Arjuna sendiri hanya terkekeh sembari mengerang karena setiap tamparan kecil membuat Shania mengapit miliknya semakin kencang. Membuat penis Juna semakin senang berteduh di sana. Nyaman dan hangat menyelimuti.
“Oh my princess, don't you move too rough?”
Iya, Shania tak tahan dengan tempo Juna yang dirasa semakin pelan. Shania tau, Juna hanya berniat membuatnya geram. Dan berhasil, Shania geram, amat geram, hingga membuat pergerakan lawanan untuk mencari titik nikmatnya.
“Mas Juna, ya there. Disitu sayang. Ah ah”

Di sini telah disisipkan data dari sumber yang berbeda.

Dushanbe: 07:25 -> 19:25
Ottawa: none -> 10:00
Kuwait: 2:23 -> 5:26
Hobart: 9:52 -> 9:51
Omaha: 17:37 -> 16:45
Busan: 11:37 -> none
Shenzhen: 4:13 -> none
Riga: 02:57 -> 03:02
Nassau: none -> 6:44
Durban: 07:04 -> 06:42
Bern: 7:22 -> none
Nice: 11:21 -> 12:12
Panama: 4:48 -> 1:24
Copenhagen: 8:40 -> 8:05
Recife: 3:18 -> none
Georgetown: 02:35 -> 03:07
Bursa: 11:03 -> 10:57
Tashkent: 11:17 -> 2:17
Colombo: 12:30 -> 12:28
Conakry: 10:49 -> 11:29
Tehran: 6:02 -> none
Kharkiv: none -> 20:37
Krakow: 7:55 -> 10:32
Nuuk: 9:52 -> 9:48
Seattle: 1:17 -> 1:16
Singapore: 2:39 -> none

“Here? Di sini? Kamu suka di sini? Iya Shan?”
Gila, Arjuna bermain dengan amat gila. Hanya satu kata yang bisa mendefinisikan kegiatan mereka. Juna menemukan titik sensitifnya, membuat Shania menggelinjang hanya karena tiga kali gerakan. Kakinya melemas. Hingga membuat Juna, membawanya ke ujung kasur. Merebahkan Shania di sana.
“Capek ya kamu? Udah gaapa tidur aja. Aku selesaian sendiri.”

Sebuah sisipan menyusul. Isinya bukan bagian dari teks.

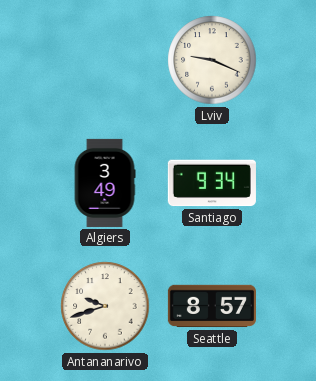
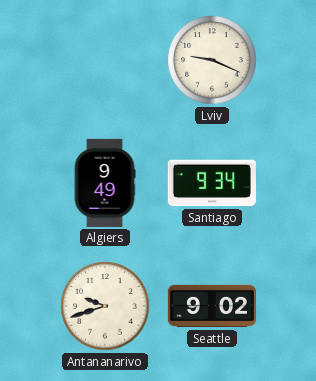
Algiers: 3:49 -> 9:49
Seattle: 8:57 -> 9:02
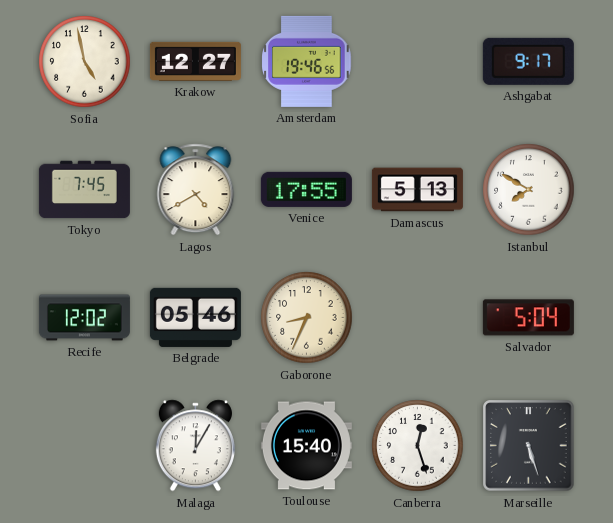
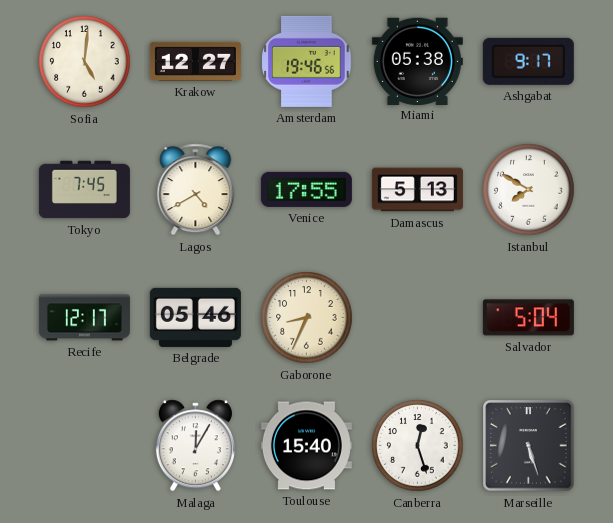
Sofia: 4:58 -> 5:01
Miami: none -> 05:38
Recife: 12:02 -> 12:17
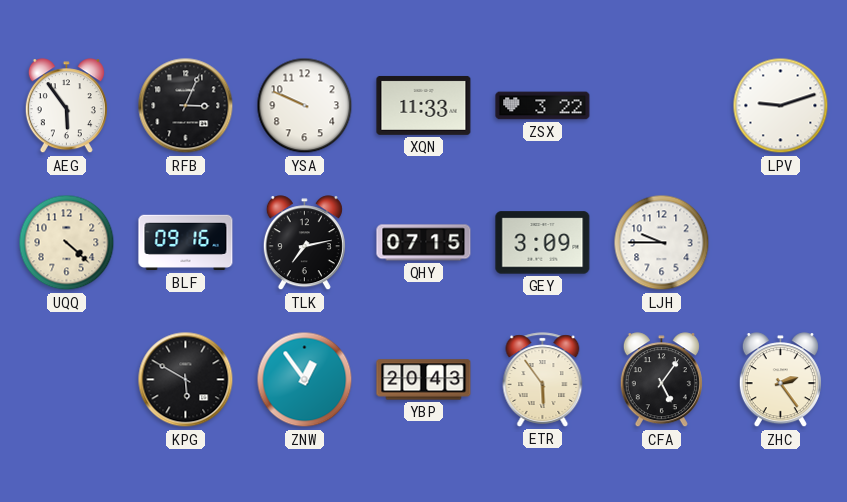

Arjuna memang sedikit kasar saat bermain, tapi tak mengurangi rasa hormatya. Di rasa Shania sudah tak sanggup, Juna siap untuk bermain sendiri. Tak masalah baginya.
“Gak apa. Last round. Kuat kok aku. Tapi besok kamu bantuin aku masak.”
Arjuna mengangguk. Mencium dahi Shania dengan penuh kasih sayang. Melanjutkan sisa permainan untuk melepas dahaga Juna.
“Ahh Shania Shaka. Shaniaa.”
Arjuna melepaskannya di dalam. Terlalu nikmat hingga putihnya menyentuh ujung seprai. Lebih erotis dengan pemandangan, Shania yang berada di bawahnya dengan keadaan tubuh bagian atas berisi cap bibir Juna dan bagian bawah sendiri, cairan miliknya masih tumpah ruah.
“Good night sweetie.” Arjuna membuat tidur istrinya lebih nyaman. Membalut selimut hingga dada dan memberi pelukam terhangatnya. Arjuna sangat bahagia dengan keluarga kecilnya.
Arjuna, Shania, Kynan, dan mungkin satu personil baru lagi.